---------- Excerpted data ----------

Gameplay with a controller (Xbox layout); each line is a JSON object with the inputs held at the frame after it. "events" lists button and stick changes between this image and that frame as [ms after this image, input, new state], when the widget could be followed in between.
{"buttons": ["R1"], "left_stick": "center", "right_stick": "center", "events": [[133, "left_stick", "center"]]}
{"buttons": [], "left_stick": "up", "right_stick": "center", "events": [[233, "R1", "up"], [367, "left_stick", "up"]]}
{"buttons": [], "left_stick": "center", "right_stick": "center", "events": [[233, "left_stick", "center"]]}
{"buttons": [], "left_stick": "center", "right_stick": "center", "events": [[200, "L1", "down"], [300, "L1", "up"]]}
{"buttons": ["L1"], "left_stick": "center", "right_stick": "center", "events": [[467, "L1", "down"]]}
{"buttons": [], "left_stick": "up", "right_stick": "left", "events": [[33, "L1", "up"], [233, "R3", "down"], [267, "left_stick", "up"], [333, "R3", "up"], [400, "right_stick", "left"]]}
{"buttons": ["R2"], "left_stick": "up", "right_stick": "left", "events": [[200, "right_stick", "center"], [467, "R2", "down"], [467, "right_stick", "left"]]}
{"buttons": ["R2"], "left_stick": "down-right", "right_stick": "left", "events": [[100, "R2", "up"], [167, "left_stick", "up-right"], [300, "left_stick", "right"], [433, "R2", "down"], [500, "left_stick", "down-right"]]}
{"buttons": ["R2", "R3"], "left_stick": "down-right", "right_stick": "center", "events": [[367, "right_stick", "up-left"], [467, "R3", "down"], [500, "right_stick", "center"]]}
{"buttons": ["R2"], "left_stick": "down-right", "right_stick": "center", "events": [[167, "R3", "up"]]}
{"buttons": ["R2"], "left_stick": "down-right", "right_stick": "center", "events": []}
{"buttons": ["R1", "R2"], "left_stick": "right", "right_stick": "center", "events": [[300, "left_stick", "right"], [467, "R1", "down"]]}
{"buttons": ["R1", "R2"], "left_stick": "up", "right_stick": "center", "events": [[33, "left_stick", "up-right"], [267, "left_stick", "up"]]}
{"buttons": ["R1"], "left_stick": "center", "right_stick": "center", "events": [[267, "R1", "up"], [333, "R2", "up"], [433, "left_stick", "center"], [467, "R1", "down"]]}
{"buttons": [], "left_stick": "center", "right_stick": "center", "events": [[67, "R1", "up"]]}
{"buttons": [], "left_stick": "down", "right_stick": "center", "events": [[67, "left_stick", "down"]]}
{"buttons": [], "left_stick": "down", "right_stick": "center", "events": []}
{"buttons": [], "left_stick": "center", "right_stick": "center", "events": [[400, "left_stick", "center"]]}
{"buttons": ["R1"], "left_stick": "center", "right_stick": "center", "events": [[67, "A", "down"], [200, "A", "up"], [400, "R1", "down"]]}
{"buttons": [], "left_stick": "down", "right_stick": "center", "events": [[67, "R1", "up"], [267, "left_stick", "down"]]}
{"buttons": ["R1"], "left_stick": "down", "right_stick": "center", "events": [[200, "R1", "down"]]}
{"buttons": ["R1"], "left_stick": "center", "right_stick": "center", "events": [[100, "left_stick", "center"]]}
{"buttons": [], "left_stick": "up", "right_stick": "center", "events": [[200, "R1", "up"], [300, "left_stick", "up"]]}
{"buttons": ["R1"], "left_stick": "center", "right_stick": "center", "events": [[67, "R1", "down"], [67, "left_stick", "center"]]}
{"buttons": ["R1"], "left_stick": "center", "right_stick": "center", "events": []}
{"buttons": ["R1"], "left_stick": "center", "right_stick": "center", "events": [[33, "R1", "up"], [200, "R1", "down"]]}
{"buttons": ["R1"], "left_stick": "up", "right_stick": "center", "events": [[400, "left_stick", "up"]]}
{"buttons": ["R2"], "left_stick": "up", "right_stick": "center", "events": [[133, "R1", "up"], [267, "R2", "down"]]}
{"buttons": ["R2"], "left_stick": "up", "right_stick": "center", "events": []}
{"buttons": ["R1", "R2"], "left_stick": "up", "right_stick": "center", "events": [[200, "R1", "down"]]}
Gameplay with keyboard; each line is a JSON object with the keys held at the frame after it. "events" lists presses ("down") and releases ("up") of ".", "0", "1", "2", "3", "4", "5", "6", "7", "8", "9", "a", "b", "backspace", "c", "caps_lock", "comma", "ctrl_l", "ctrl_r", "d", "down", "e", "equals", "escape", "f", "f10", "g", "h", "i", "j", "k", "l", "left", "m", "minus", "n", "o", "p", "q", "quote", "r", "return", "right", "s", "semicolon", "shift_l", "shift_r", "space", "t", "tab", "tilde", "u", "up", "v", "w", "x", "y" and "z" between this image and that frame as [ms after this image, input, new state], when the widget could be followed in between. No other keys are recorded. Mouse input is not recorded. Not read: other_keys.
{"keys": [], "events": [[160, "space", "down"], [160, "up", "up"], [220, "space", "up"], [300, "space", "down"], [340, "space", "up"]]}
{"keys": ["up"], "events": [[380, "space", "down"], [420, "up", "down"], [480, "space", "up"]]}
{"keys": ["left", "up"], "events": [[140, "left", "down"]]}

----------

# Work order
All of the material is to be copied word for word.

# Solution for this task
Gameplay with a controller (Xbox layout); each line is a JSON object with the inputs held at the frame after it. "events" lists button and stick changes between this image and that frame as [ms after this image, input, new state], when the widget could be followed in between.
{"buttons": ["R1"], "left_stick": "center", "right_stick": "center", "events": [[133, "left_stick", "center"]]}
{"buttons": [], "left_stick": "up", "right_stick": "center", "events": [[233, "R1", "up"], [367, "left_stick", "up"]]}
{"buttons": [], "left_stick": "center", "right_stick": "center", "events": [[233, "left_stick", "center"]]}
{"buttons": [], "left_stick": "center", "right_stick": "center", "events": [[200, "L1", "down"], [300, "L1", "up"]]}
{"buttons": ["L1"], "left_stick": "center", "right_stick": "center", "events": [[467, "L1", "down"]]}
{"buttons": [], "left_stick": "up", "right_stick": "left", "events": [[33, "L1", "up"], [233, "R3", "down"], [267, "left_stick", "up"], [333, "R3", "up"], [400, "right_stick", "left"]]}
{"buttons": ["R2"], "left_stick": "up", "right_stick": "left", "events": [[200, "right_stick", "center"], [467, "R2", "down"], [467, "right_stick", "left"]]}
{"buttons": ["R2"], "left_stick": "down-right", "right_stick": "left", "events": [[100, "R2", "up"], [167, "left_stick", "up-right"], [300, "left_stick", "right"], [433, "R2", "down"], [500, "left_stick", "down-right"]]}
{"buttons": ["R2", "R3"], "left_stick": "down-right", "right_stick": "center", "events": [[367, "right_stick", "up-left"], [467, "R3", "down"], [500, "right_stick", "center"]]}
{"buttons": ["R2"], "left_stick": "down-right", "right_stick": "center", "events": [[167, "R3", "up"]]}
{"buttons": ["R2"], "left_stick": "down-right", "right_stick": "center", "events": []}
{"buttons": ["R1", "R2"], "left_stick": "right", "right_stick": "center", "events": [[300, "left_stick", "right"], [467, "R1", "down"]]}
{"buttons": ["R1", "R2"], "left_stick": "up", "right_stick": "center", "events": [[33, "left_stick", "up-right"], [267, "left_stick", "up"]]}
{"buttons": ["R1"], "left_stick": "center", "right_stick": "center", "events": [[267, "R1", "up"], [333, "R2", "up"], [433, "left_stick", "center"], [467, "R1", "down"]]}
{"buttons": [], "left_stick": "center", "right_stick": "center", "events": [[67, "R1", "up"]]}
{"buttons": [], "left_stick": "down", "right_stick": "center", "events": [[67, "left_stick", "down"]]}
{"buttons": [], "left_stick": "down", "right_stick": "center", "events": []}
{"buttons": [], "left_stick": "center", "right_stick": "center", "events": [[400, "left_stick", "center"]]}
{"buttons": ["R1"], "left_stick": "center", "right_stick": "center", "events": [[67, "A", "down"], [200, "A", "up"], [400, "R1", "down"]]}
{"buttons": [], "left_stick": "down", "right_stick": "center", "events": [[67, "R1", "up"], [267, "left_stick", "down"]]}
{"buttons": ["R1"], "left_stick": "down", "right_stick": "center", "events": [[200, "R1", "down"]]}
{"buttons": ["R1"], "left_stick": "center", "right_stick": "center", "events": [[100, "left_stick", "center"]]}
{"buttons": [], "left_stick": "up", "right_stick": "center", "events": [[200, "R1", "up"], [300, "left_stick", "up"]]}
{"buttons": ["R1"], "left_stick": "center", "right_stick": "center", "events": [[67, "R1", "down"], [67, "left_stick", "center"]]}
{"buttons": ["R1"], "left_stick": "center", "right_stick": "center", "events": []}
{"buttons": ["R1"], "left_stick": "center", "right_stick": "center", "events": [[33, "R1", "up"], [200, "R1", "down"]]}
{"buttons": ["R1"], "left_stick": "up", "right_stick": "center", "events": [[400, "left_stick", "up"]]}
{"buttons": ["R2"], "left_stick": "up", "right_stick": "center", "events": [[133, "R1", "up"], [267, "R2", "down"]]}
{"buttons": ["R2"], "left_stick": "up", "right_stick": "center", "events": []}
{"buttons": ["R1", "R2"], "left_stick": "up", "right_stick": "center", "events": [[200, "R1", "down"]]}
Gameplay with keyboard; each line is a JSON object with the keys held at the frame after it. "events" lists presses ("down") and releases ("up") of ".", "0", "1", "2", "3", "4", "5", "6", "7", "8", "9", "a", "b", "backspace", "c", "caps_lock", "comma", "ctrl_l", "ctrl_r", "d", "down", "e", "equals", "escape", "f", "f10", "g", "h", "i", "j", "k", "l", "left", "m", "minus", "n", "o", "p", "q", "quote", "r", "return", "right", "s", "semicolon", "shift_l", "shift_r", "space", "t", "tab", "tilde", "u", "up", "v", "w", "x", "y" and "z" between this image and that frame as [ms after this image, input, new state], when the widget could be followed in between. No other keys are recorded. Mouse input is not recorded. Not read: other_keys.
{"keys": [], "events": [[160, "space", "down"], [160, "up", "up"], [220, "space", "up"], [300, "space", "down"], [340, "space", "up"]]}
{"keys": ["up"], "events": [[380, "space", "down"], [420, "up", "down"], [480, "space", "up"]]}
{"keys": ["left", "up"], "events": [[140, "left", "down"]]}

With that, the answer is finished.